The WAN domain is the wide network where all entities including other businesses, websites, and all external users exist in. By using WAN, end users communicate with the LAN using virtual private networking (VPN), FTP, or Secure Shell (SSH). In this domain, propping the LAN-to-WAN will mitigate any risk comes from WAN. Using firewalls as mentioned before as well as conducting constant penetration tests are very important to ensure that the domain is secured.

6.   Remote access domain

The Remote access domain where employees gain access to an organization’s IT infrastructure remotely (e.g., from home). Remote access poses risks to an organization’s IT. A virtual private network (VPN) is used to provide a secure remote access connection across the Internet. VPN uses encryption and authentication to ensure confidentiality, integrity, and privacy of communications through the network. VPN creates an encrypted communication tunnel over a public network such as the Internet. It is important that users be authenticated before accessing the network through 2FA (Two-Factor Authentication). Robust procedures need to be created for remote access such as conducting regular audits, monitoring logins attempts, and using strict firewall ACLs.

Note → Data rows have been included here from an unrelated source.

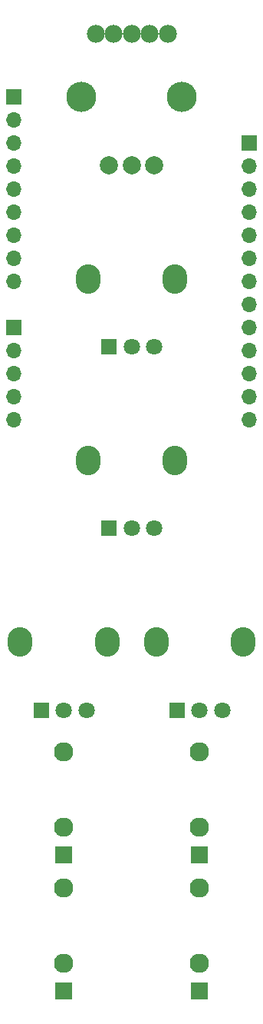
<source format=gbr>
%TF.GenerationSoftware,KiCad,Pcbnew,(6.0.9)*%
%TF.CreationDate,2023-01-29T17:20:29+01:00*%
%TF.ProjectId,wvtbl_main_board,77767462-6c5f-46d6-9169-6e5f626f6172,rev?*%
%TF.SameCoordinates,Original*%
%TF.FileFunction,Soldermask,Top*%
%TF.FilePolarity,Negative*%
%FSLAX46Y46*%
G04 Gerber Fmt 4.6, Leading zero omitted, Abs format (unit mm)*
G04 Created by KiCad (PCBNEW (6.0.9)) date 2023-01-29 17:20:29*
%MOMM*%
%LPD*%
G01*
G04 APERTURE LIST*
%ADD10O,2.720000X3.240000*%
%ADD11R,1.800000X1.800000*%
%ADD12C,1.800000*%
%ADD13R,1.930000X1.830000*%
%ADD14C,2.130000*%
%ADD15C,1.981200*%
%ADD16C,2.001520*%
%ADD17C,3.317240*%
%ADD18R,1.700000X1.700000*%
%ADD19O,1.700000X1.700000*%
G04 APERTURE END LIST*
D10*
%TO.C,RV2*%
X54800000Y-95000000D03*
X45200000Y-95000000D03*
D11*
X47500000Y-102500000D03*
D12*
X50000000Y-102500000D03*
X52500000Y-102500000D03*
%TD*%
D13*
%TO.C,J5*%
X57500000Y-153480000D03*
D14*
X57500000Y-142080000D03*
X57500000Y-150380000D03*
%TD*%
D15*
%TO.C,S1*%
X46002040Y-48002300D03*
X48001020Y-48002300D03*
X50000000Y-48002300D03*
X51998980Y-48002300D03*
X53997960Y-48002300D03*
D16*
X47500640Y-62498080D03*
X52499360Y-62498080D03*
X50000000Y-62498080D03*
D17*
X44450100Y-55000000D03*
X55549900Y-55000000D03*
%TD*%
D13*
%TO.C,J2*%
X42500000Y-153480000D03*
D14*
X42500000Y-142080000D03*
X42500000Y-150380000D03*
%TD*%
D10*
%TO.C,RV4*%
X52700000Y-115000000D03*
X62300000Y-115000000D03*
D11*
X55000000Y-122500000D03*
D12*
X57500000Y-122500000D03*
X60000000Y-122500000D03*
%TD*%
D10*
%TO.C,RV3*%
X47300000Y-115000000D03*
X37700000Y-115000000D03*
D11*
X40000000Y-122500000D03*
D12*
X42500000Y-122500000D03*
X45000000Y-122500000D03*
%TD*%
D13*
%TO.C,J4*%
X57500000Y-138480000D03*
D14*
X57500000Y-127080000D03*
X57500000Y-135380000D03*
%TD*%
D13*
%TO.C,J3*%
X42500000Y-138480000D03*
D14*
X42500000Y-127080000D03*
X42500000Y-135380000D03*
%TD*%
D10*
%TO.C,RV1*%
X45200000Y-75000000D03*
X54800000Y-75000000D03*
D11*
X47500000Y-82500000D03*
D12*
X50000000Y-82500000D03*
X52500000Y-82500000D03*
%TD*%
D18*
%TO.C,U1*%
X63000000Y-60080000D03*
D19*
X63000000Y-62620000D03*
X63000000Y-65160000D03*
X63000000Y-67700000D03*
X63000000Y-70240000D03*
X63000000Y-72780000D03*
X63000000Y-75320000D03*
X63000000Y-77860000D03*
X63000000Y-80400000D03*
X63000000Y-82940000D03*
X63000000Y-85480000D03*
X63000000Y-88020000D03*
X63000000Y-90560000D03*
X37000000Y-90560000D03*
X37000000Y-88020000D03*
X37000000Y-85480000D03*
X37000000Y-82940000D03*
D18*
X37000000Y-80400000D03*
D19*
X37000000Y-75320000D03*
X37000000Y-72780000D03*
X37000000Y-70240000D03*
X37000000Y-67700000D03*
X37000000Y-65160000D03*
X37000000Y-62620000D03*
X37000000Y-60080000D03*
X37000000Y-57540000D03*
D18*
X37000000Y-55000000D03*
%TD*%
M02*

</source>
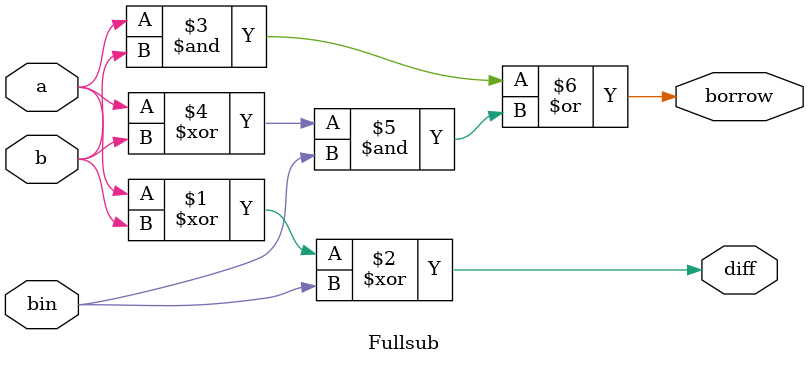
<source format=v>
module Fullsub (
    input  wire a, b, bin,       // Inputs
    output wire diff, borrow     // Outputs
);

    // Logic equations
    assign diff   = a ^ b ^ bin;                  // Difference
    assign borrow = (a & b) | ((a ^ b) & bin);  // Borrow logic

endmodule
</source>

7.   System and application domains

The System and application domain includes all system and software applications that users access such as application servers, Web servers, proprietary software, and applications. Database servers host data that is accessed by users, applications, or other servers. Therefore, the use of a data loss prevention system is very important to monitor when and where copies of such files are written, by whom or by what process. It is important to maintain these systems and software by regularly patching them, and installing antimalware/antivirus software to stop infections downloaded through email or from a compromised website. Finally, user training and awareness are essential to ensure that they recognize phishing and social engineering schemes to prevent hackers from penetrating the network through them.

Securing these seven domains is the starting point to address cyberthreats in any company. Regular risk assessments should be conducted to identify risks and threats faced by the company, and effective security measures should be taken to reduce, neutralize and eliminate the identified threats. Establishing an IT security program that encompasses administrative, physical, and technical measures and controls is crucial to ensure that the company IT infrastructure is protected. The Company’s employees should receive constant awareness and training sessions to educate them with the security threats including social engineering attacks. Finally, auditing and penetration testing need to be regularly conducted to identify problems proactively and address them.